Любопытным эпизодом политической жизни Италии являлось правительство из представителей ХДП (Председатель Совета Министров Дж.Андреотти), опиравшееся с марта 1978 г. на абсолютное парламентское большинство, в которое входили фракции ХДП, ИСП, ИСДП, ИРП и, как ни удивительно, ИКП [125-78; 79]. В нижней палате этому большинству принадлежало 570 голосов из 630, в сенате – 283 из 315. Подобный расклад не соответствует не только "двухэтажному" партийно-политическому строению (ИКП здесь поддерживает правительство), но даже обычной биполярной системе, что, по-видимому, свидетельствовало о попытке стабилизировать политическую систему посредством минимизации уровня конфронтации. Под нашу схему такая ситуация, разумеется, не подпадает. Впрочем, продолжалась она недолго – из-за назревших противоречий правительство подало в отставку 31 янв. 1979 г., 3 – 4 июня прошли внеочередные парламентские выборы, – и, очевидно, предвещала надвигавшийся кризис итальянской политической системы в целом (в два следующих многопартийных кабинета были даже введены по несколько беспартийных).
Эту систему, как известно, спасти так и не удалось. Несмотря на неординарные меры (например, в июне 1981 г. правительство возглавил представитель сравнительно небольшой республиканской партии, Дж.Спадолини, в августе 1983 – председатель немногим более многочисленной социалистической партии, Б.Кракси), вместе с "перестройкой" в СССР, трансформацией Европы и мирового сообщества, послевоенная партийная система Италии рухнула и погребла под собой ведущих субъектов национального политического истеблишмента. Волна "судебной революции" нанесла решительный удар не только непосредственно по мафии, без которой не могла существовать политическая система [197], но и бросила на скамью подсудимых самых видных политиков прошлого. Италия вступила в бурную фазу политических перемен, но это уже обсуждалось в главе 2.

■ Задание 1
Какого числа правительство Андреотти подало в отставку, согласно фрагменту об итальянской политике?
■ Задание 2
Воспроизведите дословно часть фрагмента об итальянской политике: начните со слов «Эту систему, как» и остановитесь после слов «обсуждалось в главе 2.».
Записи здесь никакой роли не играют.

■ Предоставленные записи

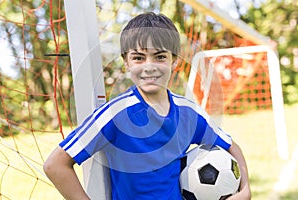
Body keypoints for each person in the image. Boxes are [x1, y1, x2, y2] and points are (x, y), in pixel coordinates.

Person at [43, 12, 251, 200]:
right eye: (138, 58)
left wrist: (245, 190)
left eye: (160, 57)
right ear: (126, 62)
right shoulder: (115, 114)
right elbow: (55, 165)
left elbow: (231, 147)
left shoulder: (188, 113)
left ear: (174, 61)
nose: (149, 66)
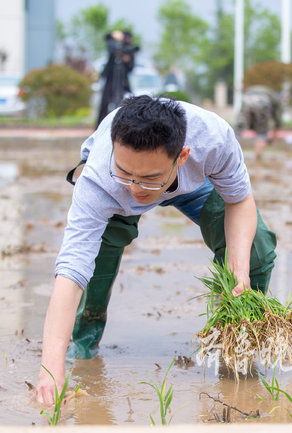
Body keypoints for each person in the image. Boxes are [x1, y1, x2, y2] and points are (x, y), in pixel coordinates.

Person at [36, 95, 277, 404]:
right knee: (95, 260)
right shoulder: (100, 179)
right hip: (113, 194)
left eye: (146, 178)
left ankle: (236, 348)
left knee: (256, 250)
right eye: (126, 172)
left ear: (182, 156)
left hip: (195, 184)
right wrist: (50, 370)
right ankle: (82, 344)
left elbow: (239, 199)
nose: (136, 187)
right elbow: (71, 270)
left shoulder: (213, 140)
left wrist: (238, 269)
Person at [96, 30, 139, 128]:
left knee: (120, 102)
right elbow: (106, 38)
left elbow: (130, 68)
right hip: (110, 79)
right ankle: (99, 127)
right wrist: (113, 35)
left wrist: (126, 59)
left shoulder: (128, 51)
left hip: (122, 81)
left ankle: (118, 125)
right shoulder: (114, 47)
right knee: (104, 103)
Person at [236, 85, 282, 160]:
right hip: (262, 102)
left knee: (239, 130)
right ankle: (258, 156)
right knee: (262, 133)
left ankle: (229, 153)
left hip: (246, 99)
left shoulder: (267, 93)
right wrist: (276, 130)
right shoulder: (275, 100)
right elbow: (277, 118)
...
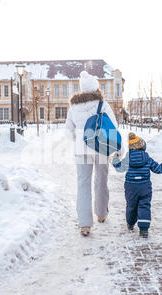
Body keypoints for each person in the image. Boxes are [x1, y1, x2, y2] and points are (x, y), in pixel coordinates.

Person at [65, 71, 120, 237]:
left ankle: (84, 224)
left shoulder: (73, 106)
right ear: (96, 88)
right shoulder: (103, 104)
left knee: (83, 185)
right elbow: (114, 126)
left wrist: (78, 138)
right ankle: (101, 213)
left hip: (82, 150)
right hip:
==
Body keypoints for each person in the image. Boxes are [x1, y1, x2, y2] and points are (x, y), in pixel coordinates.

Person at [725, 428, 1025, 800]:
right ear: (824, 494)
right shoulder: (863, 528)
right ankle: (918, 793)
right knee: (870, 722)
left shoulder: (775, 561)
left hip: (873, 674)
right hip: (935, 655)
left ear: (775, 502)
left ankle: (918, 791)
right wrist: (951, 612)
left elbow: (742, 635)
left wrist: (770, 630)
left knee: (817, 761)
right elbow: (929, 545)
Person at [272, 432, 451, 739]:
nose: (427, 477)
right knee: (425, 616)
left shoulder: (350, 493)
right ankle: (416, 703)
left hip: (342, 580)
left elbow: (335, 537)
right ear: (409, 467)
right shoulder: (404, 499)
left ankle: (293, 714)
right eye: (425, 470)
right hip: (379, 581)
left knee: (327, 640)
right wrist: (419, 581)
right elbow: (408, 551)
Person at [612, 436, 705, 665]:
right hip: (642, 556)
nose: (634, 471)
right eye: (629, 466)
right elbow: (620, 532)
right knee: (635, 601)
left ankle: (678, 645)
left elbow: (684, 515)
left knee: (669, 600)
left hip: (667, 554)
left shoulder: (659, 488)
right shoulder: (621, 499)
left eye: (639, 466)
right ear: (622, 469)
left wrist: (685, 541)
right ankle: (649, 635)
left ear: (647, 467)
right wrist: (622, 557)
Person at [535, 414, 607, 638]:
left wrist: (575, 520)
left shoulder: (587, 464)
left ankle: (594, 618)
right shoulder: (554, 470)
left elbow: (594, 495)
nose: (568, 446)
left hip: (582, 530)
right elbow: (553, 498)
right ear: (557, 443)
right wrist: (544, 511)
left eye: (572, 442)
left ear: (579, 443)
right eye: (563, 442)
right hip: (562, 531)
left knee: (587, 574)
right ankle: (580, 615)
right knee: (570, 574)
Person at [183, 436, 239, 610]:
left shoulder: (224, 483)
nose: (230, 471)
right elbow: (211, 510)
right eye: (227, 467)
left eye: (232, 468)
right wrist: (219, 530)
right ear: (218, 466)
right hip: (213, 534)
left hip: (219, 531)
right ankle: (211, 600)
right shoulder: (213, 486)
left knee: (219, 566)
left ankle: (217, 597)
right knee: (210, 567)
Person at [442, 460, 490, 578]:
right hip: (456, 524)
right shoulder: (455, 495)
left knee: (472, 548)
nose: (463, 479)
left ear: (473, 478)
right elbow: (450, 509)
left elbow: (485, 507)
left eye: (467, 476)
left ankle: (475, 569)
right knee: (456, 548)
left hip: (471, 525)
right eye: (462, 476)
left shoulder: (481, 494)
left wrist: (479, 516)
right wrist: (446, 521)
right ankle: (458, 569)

■ Письменный ответ 1
31 января 1979 г.

■ Письменный ответ 2
Эту систему, как известно, спасти так и не удалось. Несмотря на неординарные меры (например, в июне 1981 г. правительство возглавил представитель сравнительно небольшой республиканской партии, Дж.Спадолини, в августе 1983 – председатель немногим более многочисленной социалистической партии, Б.Кракси), вместе с "перестройкой" в СССР, трансформацией Европы и мирового сообщества, послевоенная партийная система Италии рухнула и погребла под собой ведущих субъектов национального политического истеблишмента. Волна "судебной революции" нанесла решительный удар не только непосредственно по мафии, без которой не могла существовать политическая система [197], но и бросила на скамью подсудимых самых видных политиков прошлого. Италия вступила в бурную фазу политических перемен, но это уже обсуждалось в главе 2.